> [Task brief] "bika" is the word to look for; say how many lines of the listing below contain it, and nothing else.
**********
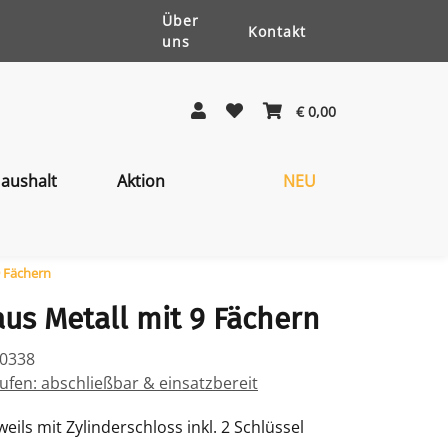
Über
Kontakt
uns
€ 0,00
aushalt
Aktion
NEU
9 Fächern
us Metall mit 9 Fächern
20338
fen: abschließbar & einsatzbereit
weils mit Zylinderschloss inkl. 2 Schlüssel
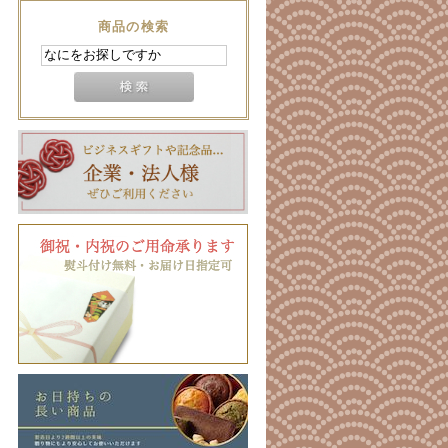
商品の検索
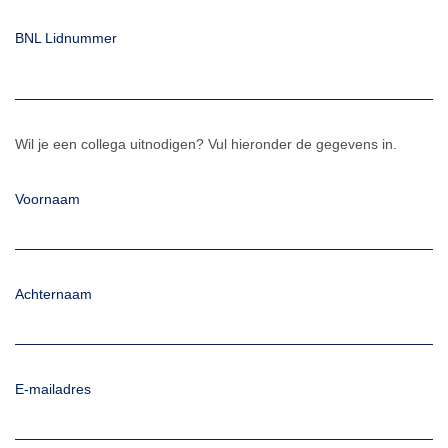
BNL Lidnummer
Wil je een collega uitnodigen? Vul hieronder de gegevens in.
Voornaam
Achternaam
E-mailadres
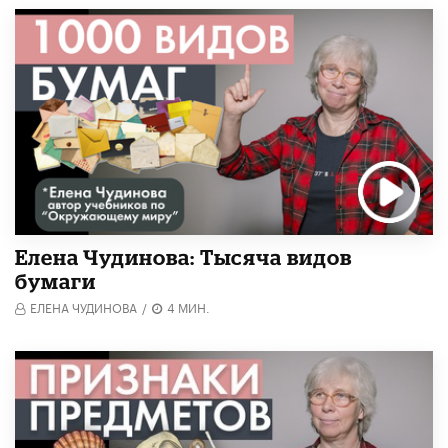
Елена Чудинова: Тысяча видов
бумаги
ЕЛЕНА ЧУДИНОВА
/
4 МИН.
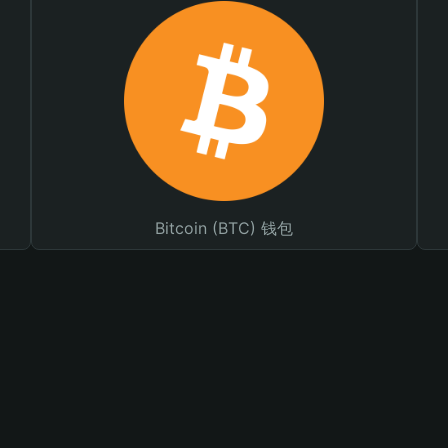
Bitcoin (BTC) 钱包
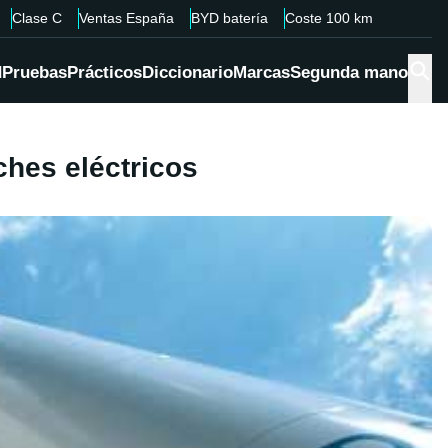
Clase C
Ventas España
BYD batería
Coste 100 km
d
Pruebas
Prácticos
Diccionario
Marcas
Segunda mano
hes eléctricos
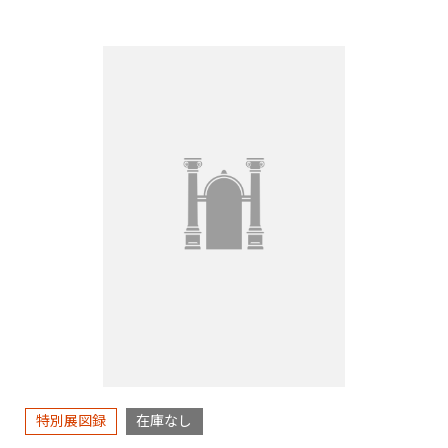
特別展図録
在庫なし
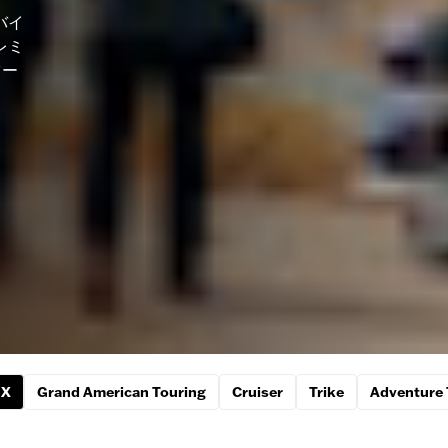
グバイ
レミ
ツー
 X
Grand American Touring
Cruiser
Trike
Adventure 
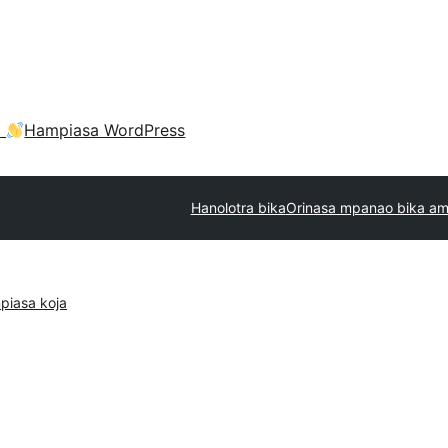
a
Hampiasa WordPress
Hanolotra bika
Orinasa mpanao bika am
piasa koja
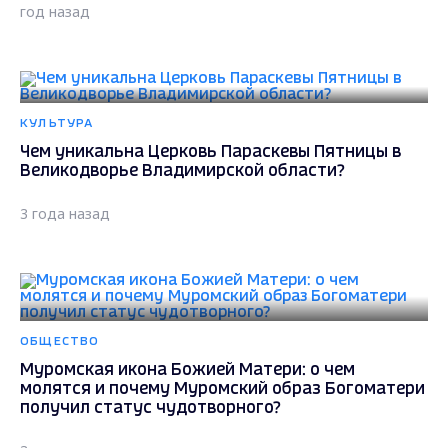
год назад
КУЛЬТУРА
Чем уникальна Церковь Параскевы Пятницы в
Великодворье Владимирской области?
3 года назад
ОБЩЕСТВО
Муромская икона Божией Матери: о чем
молятся и почему Муромский образ Богоматери
получил статус чудотворного?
**********
> [Reply] 2